HomeInsightsTruphone builds capacity to cope with major customer push

    Truphone builds capacity to cope with major customer push


    Global enterprise operator Truphone dramatically upped its proposition this week, enabling roaming in 66 countries.

    It continues to offer its customers the ability to call from eight countries without incurring roaming fees.

    But how does it do this? The company’s customers are given a SIM with patented technology, giving them access to eight ‘local’ numbers. When a Truphone customer travels to one of these countries – the UK, United States, Australia, Hong Kong, Netherlands, Germany, Spain and Poland – the SIM registers to the local MVNO provider.

    Colin Windsor [pictured], Truphone CIO, says the process takes slightly longer than a phone traditionally roaming but no more than a few minutes.

    He says the bulk of the heavy lifting when it comes to switching is handled in two data centres in London and Amsterdam. He says: “The heavy data logistics is done in the big data centres but we have others in Asia and America for local capabilities.”

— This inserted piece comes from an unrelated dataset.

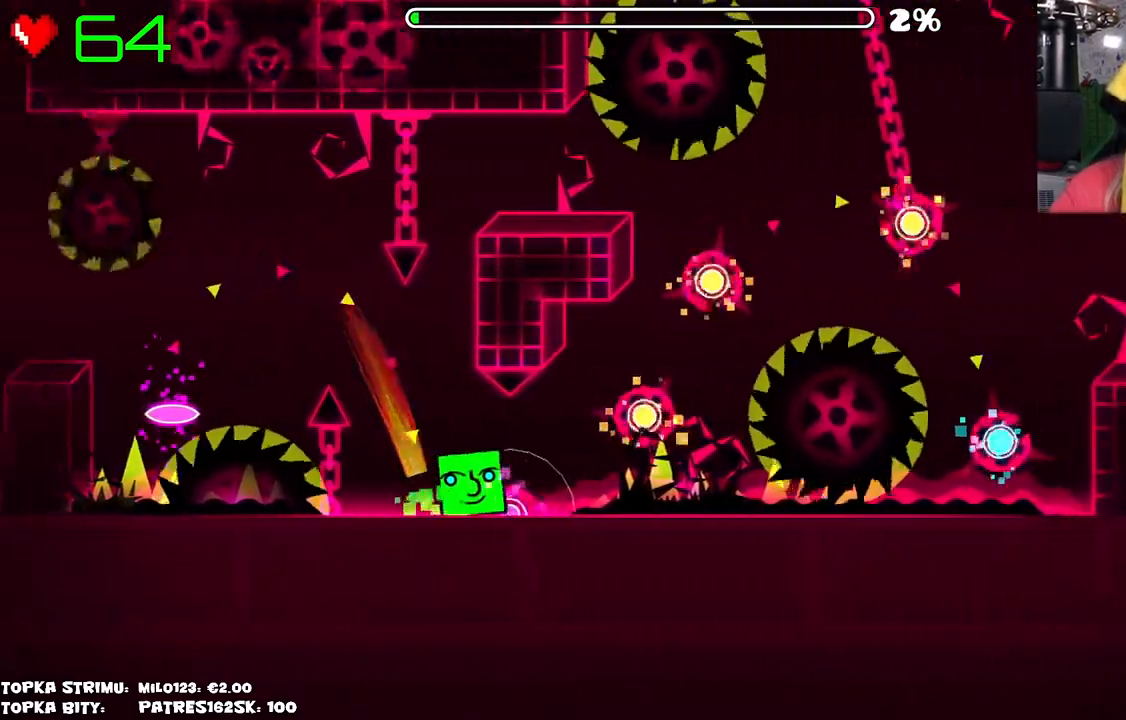
{"keys": [], "mouse": [], "events": [[267, "mouse_left", "down"], [317, "mouse_left", "up"], [400, "mouse_left", "down"], [450, "mouse_left", "up"]]}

    Windsor says when Truphone launched its network, it wanted to provide a service for modern day customers, rather than cope with legacy infrastructure and systems. He says the company has built-in capacity for at least another two years but adds: “It’s scalable architecture – there are no legacy systems so no interoperatable systems to deal with.”

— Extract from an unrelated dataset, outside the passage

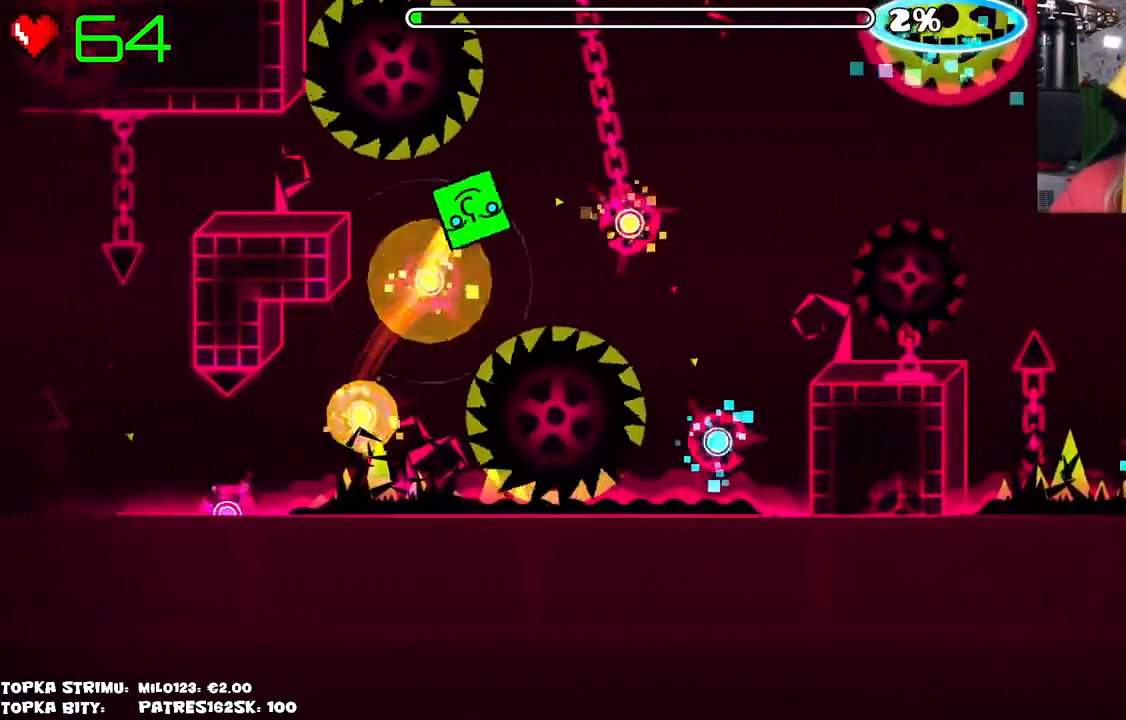
{"keys": [], "mouse": [], "events": [[50, "mouse_left", "down"], [134, "mouse_left", "up"]]}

    Data consumption by Truphone customers is soaring, increasing by fivefold in some regions, and the company is now offering half a terabyte data plans to cope with demand. 

    The company’s chief commercial officer Manju Kesani said its customer base doubled during Q4 2013 and the first quarter of this year. It hopes to double the base again by the end of next month.

    Truphone’s timing is apposite given the looming changes to roaming across Europe. The banning of charges for incoming calls will be implemented in July, the first change ahead of the abolition of roaming fees by 2016.

    The company appears open to a possible takeover. When asked whether larger operators could take advantage of Truphone’s technology to help their own customers, Windsor says: “We have built something quite unique so there’s bound to be a lot of interest.”